Il faut, en effet, agir ensemble pour que sa mort, comme celle de tous les autres, ne soit pas vaine. Il nous faut rassembler nos forces pour les honorer de peur qu’en divergeant le remède, on ne rende incurable un mal déjà avancé (Pape Léon XIII). Ce mal c’est l’oubli. Travaillons ensemble pour la reconnaissance de ces martyrs de la presse congolaise.
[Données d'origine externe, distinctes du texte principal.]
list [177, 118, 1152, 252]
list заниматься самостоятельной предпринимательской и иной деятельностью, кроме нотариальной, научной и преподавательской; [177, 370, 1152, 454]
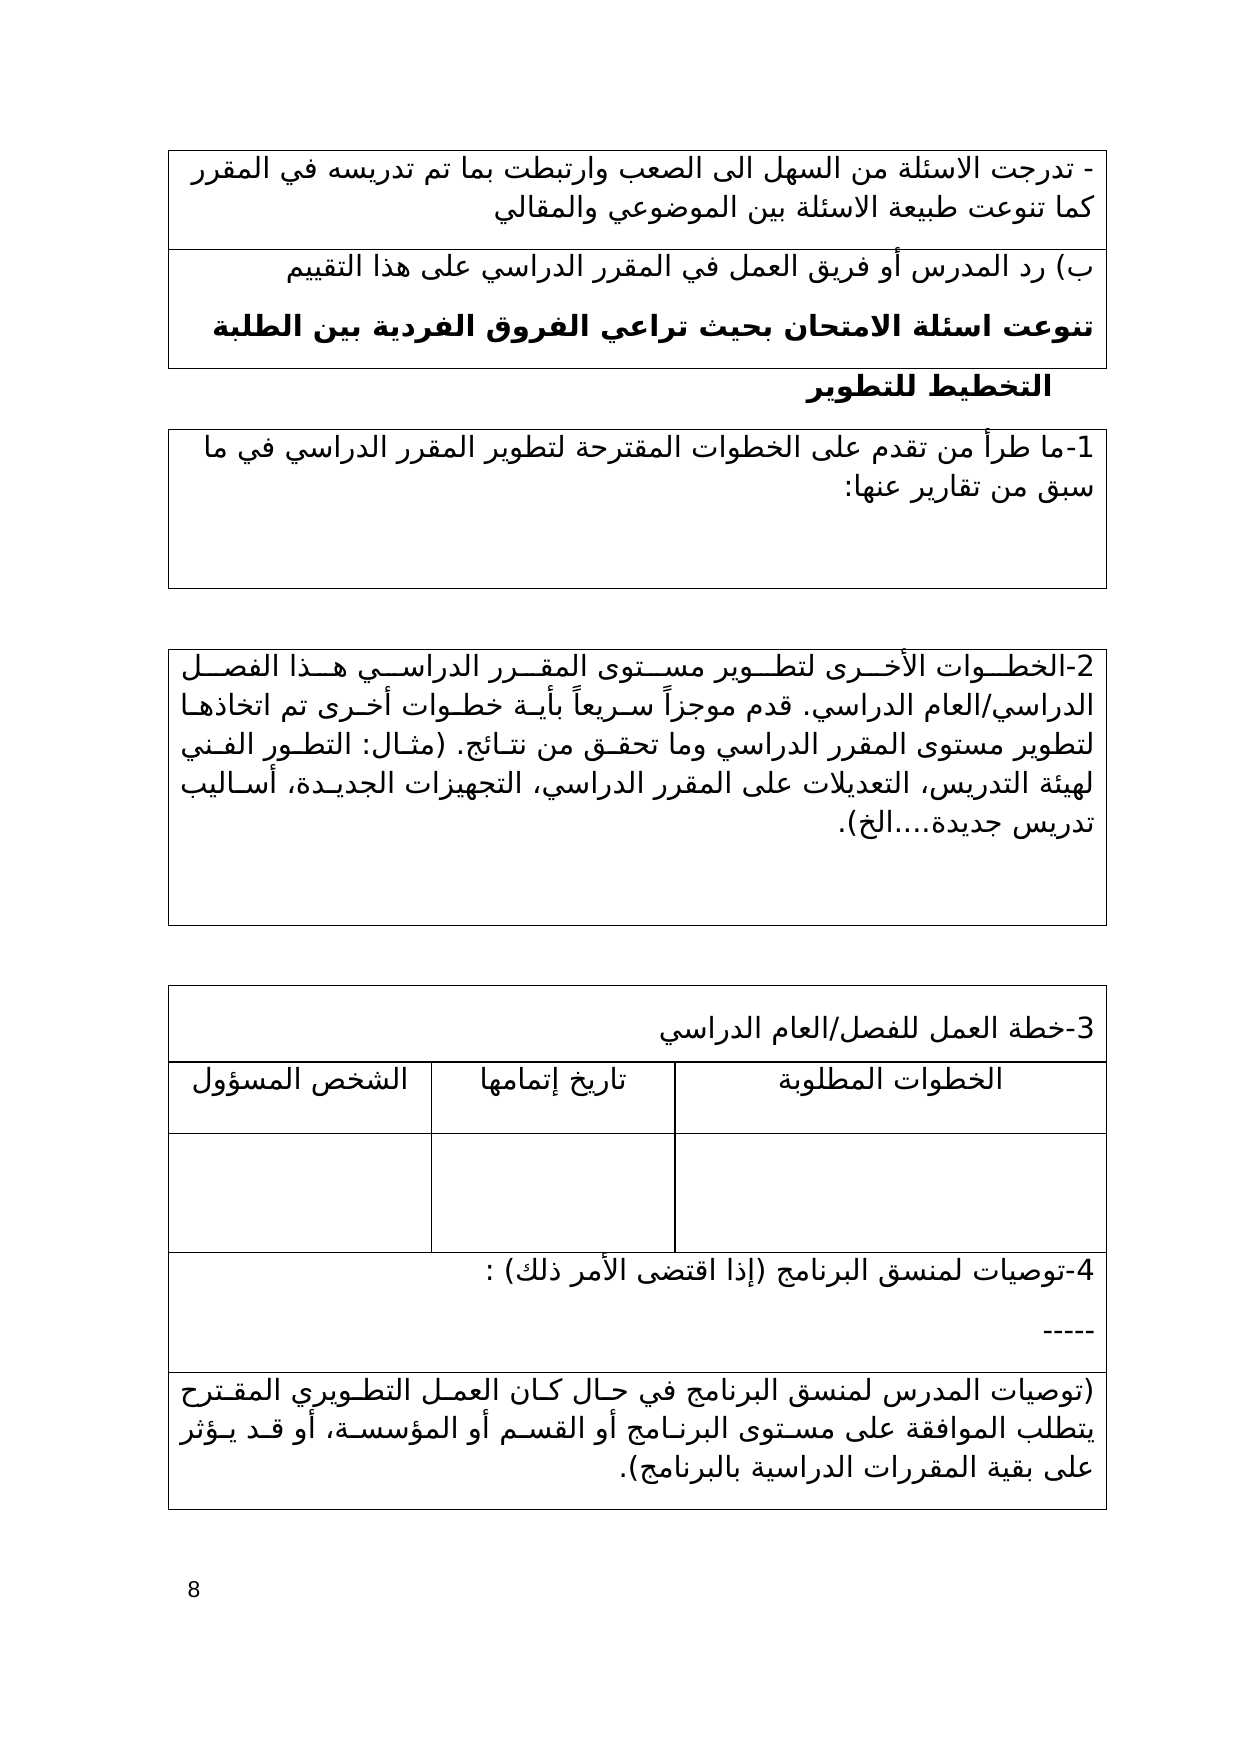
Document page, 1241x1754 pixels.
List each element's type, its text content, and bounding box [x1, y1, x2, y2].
En effet, chaque nation a ses héros et ses martyrs. Ils sont la référence pour le présent et des modèles pour l’à venir. Et les héros et martyrs ne sont pas seulement gravés dans la mémoire collective. Ils ont des autels et des stèles qui rappellent qu’ils ne sont pas tombés pour rien, plutôt ils n’ont pas vécu pour rien.
Il n’y a donc pas d’à venir sans souvenir. Nous devons nous mettre dans l’école de la mémoire : souviens-toi, rappelle-toi, n’oublie pas. La presse doit presser sur le bouton de la reconnaissance. La presse d’hier et celle d’aujourd’hui ont besoin de cette liberté.
Elle est fondée sur les efforts de tous. Que le génie de l’un et l’énergie de l’autre soient mis ensemble pour que Franck Kangundu et les autres, soient réellement perçus et reçus comme de vrais martyrs de la liberté de la presse. Leur attribuer un lieu, une place pour les célébrer, voilà un premier pas vers une liberté devenue réalité, plutôt vérité.